* [Activity A]:
Show every line of the rows below that contains the word "What".

* [Exercise text]:

HWRF  trunk@4391
run.py
1 """!A shell-like syntax for running serial, MPI and OpenMP programs.
2 
3 This module implements a shell-like syntax for launching MPI and
4 non-MPI programs from Python. It recognizes three types of
5 executables: mpi, "small serial" (safe for running on a batch node)
6 and "big serial" (which should be run via aprun if applicable). There
7 is no difference between "small serial" and "big serial" programs
8 except on certain architectures (like Cray) where the job script runs
9 on a heavily-loaded batch node and has compute nodes assigned for
10 running other programs.
11 
12 @section progtype Program Types
13 
14 There are three types of programs: mpi, serial and "big non-MPI." A
15 "big" executable is one that is either OpenMP, or is a serial program
16 that cannot safely be run on heavily loaded batch nodes. On Cray
17 architecture machines, the job script runs on a heavily-populated
18 "batch" node, with some compute nodes assigned for "large" programs.

* [Activity B]:
Write out, word for word, the part of the run.py docstring above that opens with the words containing "HWRF  trunk@4391" and closes with "a batch node)".

* [Material for this task]:

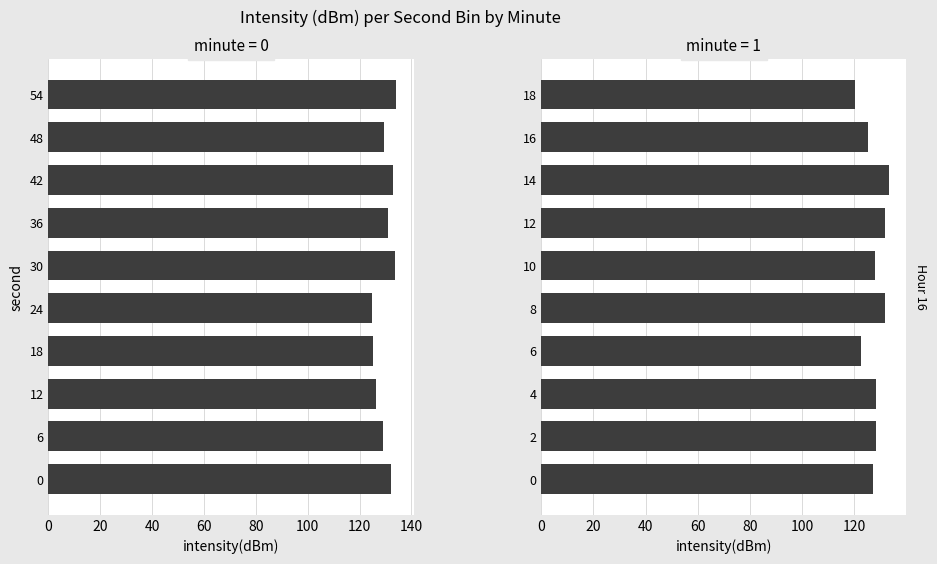

What is the sum of the values at 0 and 16?

252.3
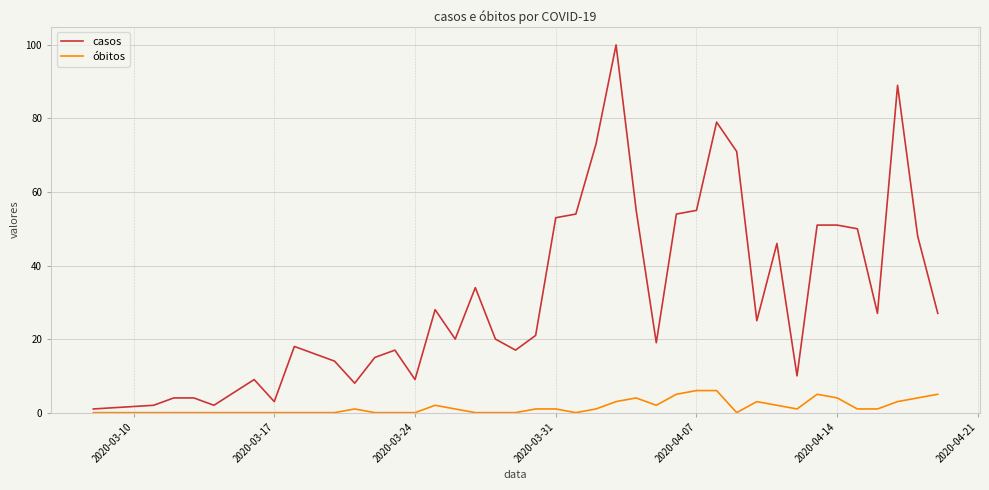

Which series has the widest spread of values?

casos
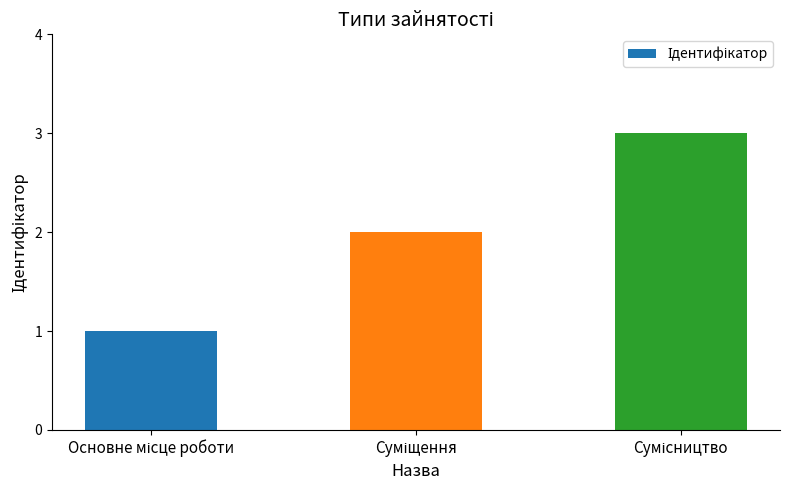

What is the maximum value shown in the chart?

3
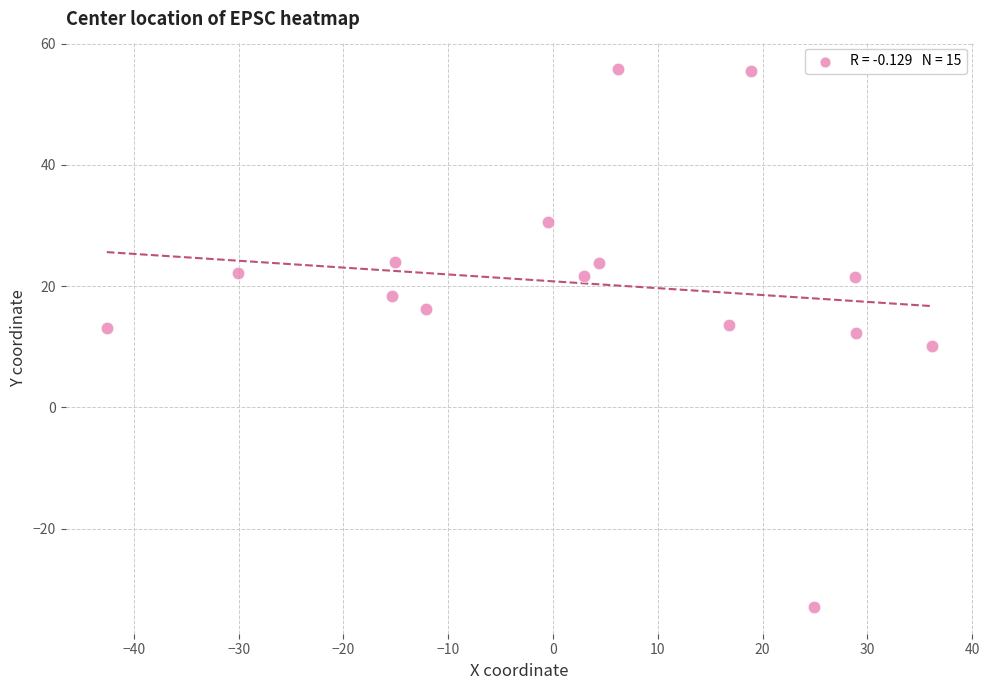

What is the range of Y values (max minus min)?

88.7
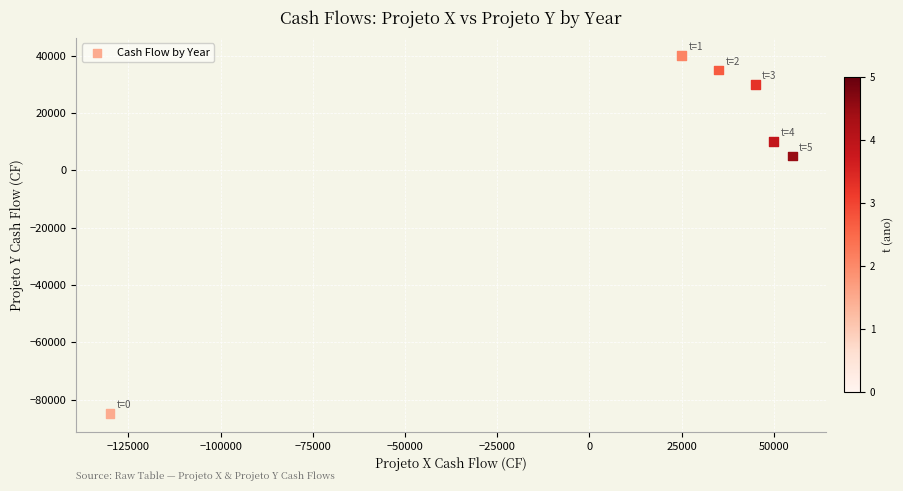

What is the range of X values (max minus min)?

185000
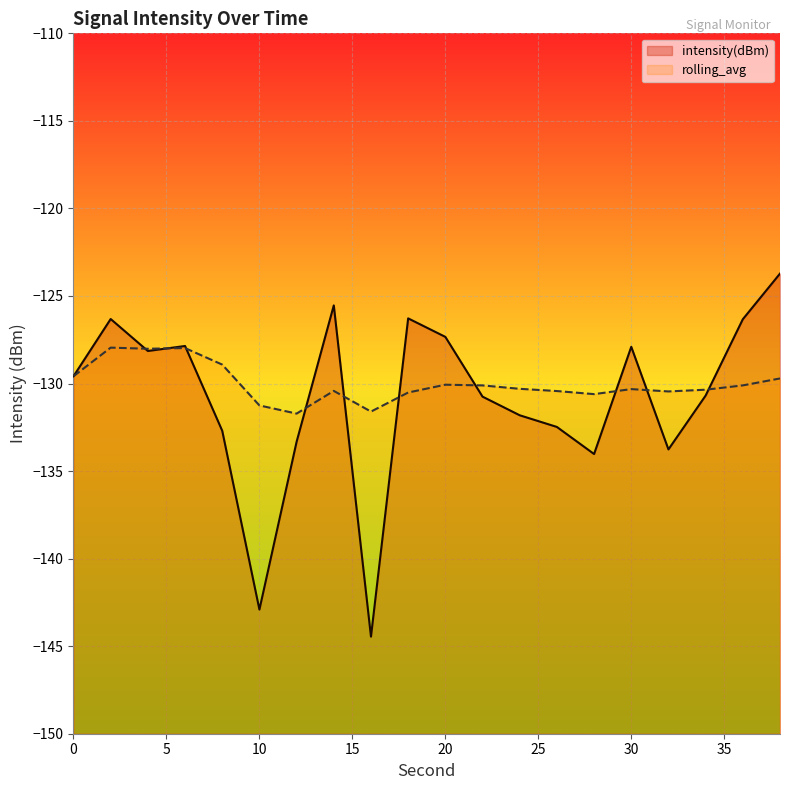

How many intersections are there between intensity(dBm) and rolling_avg?

10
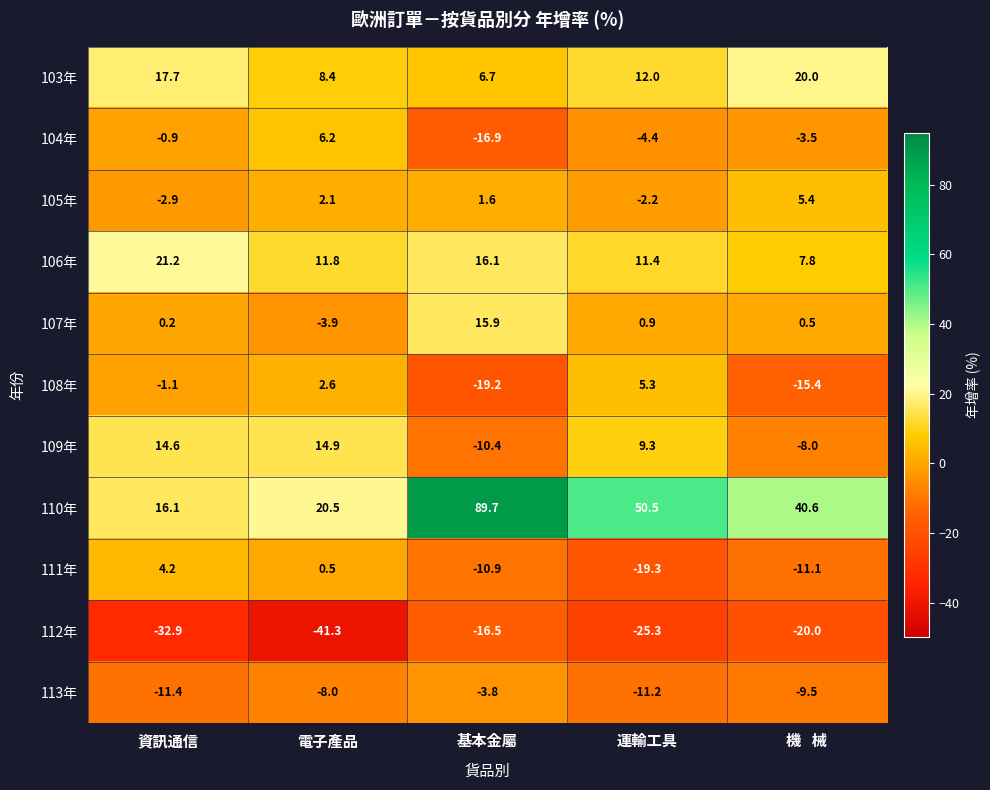

What value does the 113年 series have at 基本金屬?

-3.8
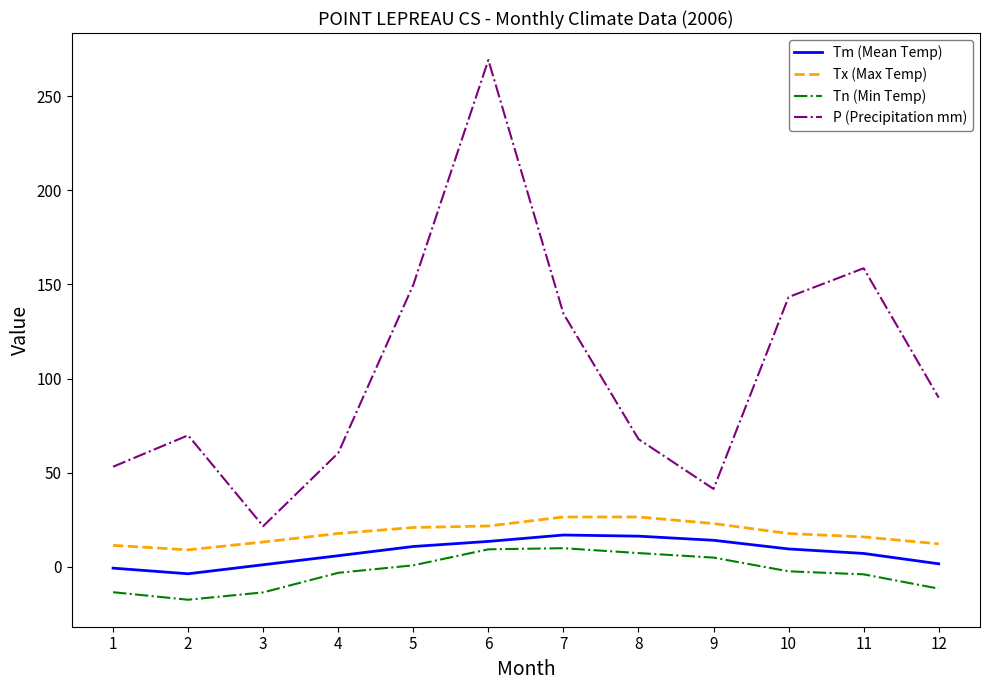

List the series in order of their peak value, highest first.

P (Precipitation mm), Tx (Max Temp), Tm (Mean Temp), Tn (Min Temp)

* [Written answer A]:
What is the sum of the values at 0 and 16?
What is the maximum value shown in the chart?
What is the range of Y values (max minus min)?
What is the range of X values (max minus min)?
What value does the 113年 series have at 基本金屬?

* [Written answer B]:
HWRF  trunk@4391
run.py
1 """!A shell-like syntax for running serial, MPI and OpenMP programs.
2 
3 This module implements a shell-like syntax for launching MPI and
4 non-MPI programs from Python. It recognizes three types of
5 executables: mpi, "small serial" (safe for running on a batch node)